Ysarex wrote:
That's because 1. Your raw editing skills are probably poor and 2. You screwed your exposure for the raw file by shooting raw+JPEG. You're exposing the raw and JPEG the same.
No offense but 1.my editing skills may not be near professional levels but they far exceed the average photographer. My photography skills are on the low end of the average photographer, but on the high end of the average photographers editing skills.
2. Yes, I expose the raw and jpg the same. I fooled a bit with messing up the exposure (ETTR,ETTL) so exposure correction was required and I quickly found that was a waste of time. When I occasionally screw up exposure it's seldom off enough it can't be adjusted with a jpg editor.

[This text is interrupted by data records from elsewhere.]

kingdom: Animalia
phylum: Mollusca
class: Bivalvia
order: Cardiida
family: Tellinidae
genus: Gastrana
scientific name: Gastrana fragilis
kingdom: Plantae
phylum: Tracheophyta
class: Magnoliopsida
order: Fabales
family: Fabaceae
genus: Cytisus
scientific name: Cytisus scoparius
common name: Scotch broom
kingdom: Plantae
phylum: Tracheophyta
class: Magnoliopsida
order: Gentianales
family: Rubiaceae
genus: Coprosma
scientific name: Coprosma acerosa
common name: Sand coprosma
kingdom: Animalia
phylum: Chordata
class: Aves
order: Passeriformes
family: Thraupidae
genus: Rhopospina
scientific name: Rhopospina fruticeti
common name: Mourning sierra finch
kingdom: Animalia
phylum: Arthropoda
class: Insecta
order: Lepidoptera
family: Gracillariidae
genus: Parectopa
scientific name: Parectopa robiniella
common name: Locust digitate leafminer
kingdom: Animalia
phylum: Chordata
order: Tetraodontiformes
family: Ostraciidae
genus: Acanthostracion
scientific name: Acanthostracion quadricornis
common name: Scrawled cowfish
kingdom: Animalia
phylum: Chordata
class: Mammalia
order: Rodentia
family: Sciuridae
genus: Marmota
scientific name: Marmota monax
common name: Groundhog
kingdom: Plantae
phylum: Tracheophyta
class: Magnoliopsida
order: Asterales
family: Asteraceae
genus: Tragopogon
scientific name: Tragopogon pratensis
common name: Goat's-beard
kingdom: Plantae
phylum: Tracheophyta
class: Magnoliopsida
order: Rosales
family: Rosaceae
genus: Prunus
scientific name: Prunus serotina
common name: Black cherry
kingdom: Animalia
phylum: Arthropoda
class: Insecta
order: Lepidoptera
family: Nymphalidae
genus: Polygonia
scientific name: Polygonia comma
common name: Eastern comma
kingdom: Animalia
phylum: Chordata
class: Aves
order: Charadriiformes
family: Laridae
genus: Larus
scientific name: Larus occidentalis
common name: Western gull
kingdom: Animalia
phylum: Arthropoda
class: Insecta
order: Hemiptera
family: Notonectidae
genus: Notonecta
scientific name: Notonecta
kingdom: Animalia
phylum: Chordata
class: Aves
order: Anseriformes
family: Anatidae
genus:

I like my exposures to be as close to perfect as possible, then, I can easily make adjustment to the JPG. In 25 years of digital photography and editing, I never once said boy, wish I had taken that one in RAW. In fact in the last few years the majority of my photo's were taken by my son and daughter on cell phones and those are the pictures I edit. Never did I think wish they were taken in RAW. In fact, most of their pictures need almost no tweaking as far as Color, Exposure, WB, Sharpness and all that. Certainly never more than what a jpg editor provides.
In Fact, cell phones today are a perfect example of how modern technology has made taking pictures almost all composure and the "camera" gets rest of it right in all but extreme circumstances.
Here is a cell phone selfie photo taken 4 years ago by my daughter on a ski lift in Breckenridge, CO. The only processing done is when she texted the photo to me and her software re-sized the photo to just 307 bytes. What I didn't like about the photo, taken one handed by a non-photographer, with a non-camera 50 feet in the air on a chairlift with her 3 year old was there was no editing that I thought was needed. No raw editor, not even a jpg editor was needed.
This photo is an average example cell phones capability (4 years ago) as far as color depth, sharpness, exposure and so on. The majority of their pictures benefit from cropping, straightening, distraction removal and so on. NONE of which shooting in RAW would make an iota of difference. When the above issues are off, it's seldom past the ability of jpg editors to correct.